Chicago Bears: Full Position Breakdown and Depth Chart Analysis at Quarterback
Quarterback is the most important position in all of sports. A productive leader at quarterback can be the difference between an average team and one who wins the Super Bowl.
The Chicago Bears have four quarterbacks and a head coach in Marc Trestman who certainly knows the importance of a good signal-caller. Jay Cutler leads a group who will look to help lead this Bears team back into the playoffs.
Here is the full breakdown of all the quarterbacks on the roster and analysis of expectations for each.
There's no question who the Bears' No. 1 quarterback is. Jay Cutler re-signed with the Bears for seven years and $127 million, including $54 million guaranteed.
Last season, Cutler saw his completion percentage reach over 63 for the first time since 2007. He also had a losing record as a starter for the first time since 2009.
Cutler only played in 11 games last year and hasn't seen a full season since his first year in Chicago five years ago. Health will be an important factor.
At 31, the Bears need Cutler to be smarter with the hits he takes as well as where he puts the football. His interception percent has stayed steady at 3.4. Look back to 2011 when Cutler was having his best year before he got hurt; his percent was down at 2.2.
It's likely unrealistic to think a career gunslinger like Cutler can maintain a 2.2 interception percent for an entire year. However, if he can get it under 3 percent, stay healthy and manage to fire over 25 touchdowns, then the Bears are in good shape and Cutler is worth every penny he got.
Should Cutler not manage to stay healthy, then the Bears will have to turn to Jordan Palmer. Backup quarterback was an area of strength last year with Josh McCown, but there are big question marks surrounding Palmer.
He spent time in Jacksonville in 2012 before joining the Bears. Palmer has thrown only 15 passes in four career games. He doesn't have a touchdown and his longest pass completion is for 13 yards.
Palmer's in-game experience is a problem. A part of what made McCown so successful last season was his 50 career games with 33 starts. He simply wasn't scared or rattled when it came time to enter the game.

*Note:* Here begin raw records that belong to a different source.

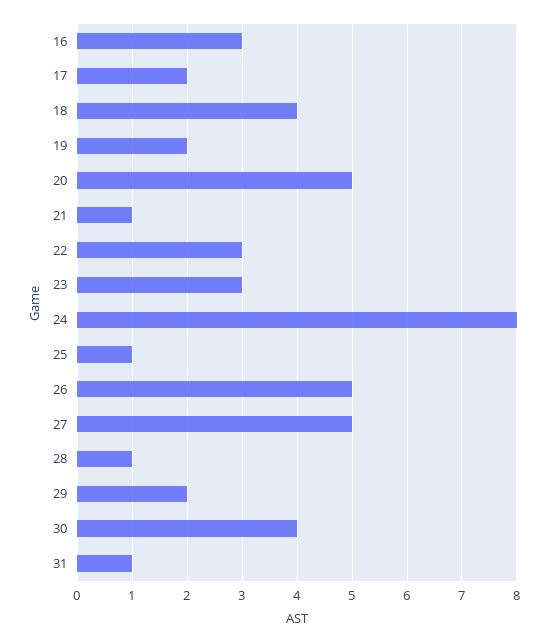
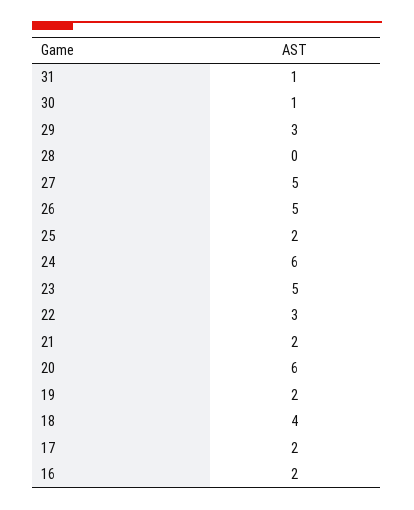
16: 3 -> 2
20: 5 -> 6
21: 1 -> 2
23: 3 -> 5
24: 8 -> 6
25: 1 -> 2
28: 1 -> 0
29: 2 -> 3
30: 4 -> 1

Jordan Palmer very well could be a solid backup, but at this point it's unknown. Sadly, nobody will know how he performs until he enters the game. Preseason action is very different than a regular-season matchup.
Sixth-round pick David Fales is wearing Josh McCown's old number, and the similarities don't end there. Fales is a perfect project for Marc Trestman to develop similarly to the way he developed McCown.
Like McCown, Fales has good short to intermediate accuracy. He doesn't have a big arm but takes care of the football and moves around in the pocket to make plays.
Fales struggles to get the ball downfield and he tends to stare down his first option. Trestman will work with Fales to go through his progressions and focus on timing routes. He has small hands, so ball security will be very key with him.
After a season with Trestman, Fales should be ready to be the Bears' primary backup. He could have a McCown type of run at some point in his career but shouldn't be looked upon as a starter. He's the perfect type of player to back up Cutler and should carve out a nice career doing so.
Jerrod Johnson's biggest claim to fame is leaving Texas A&M first all time in passing yards with 8,011 and total offense with 8,888.
He also beat out Miami Dolphins quarterback Ryan Tannehill for a starting role in 2009 but was eventually overcome by Tannehill in 2010. Since then, Johnson has been fighting to make it to an NFL roster.
What he brings to the table is size, speed and athleticism. Johnson struggles to put any zip on the football and still has questionable mechanics. It will be another uphill climb for him to even make it to the practice squad now that Fales is in the mix.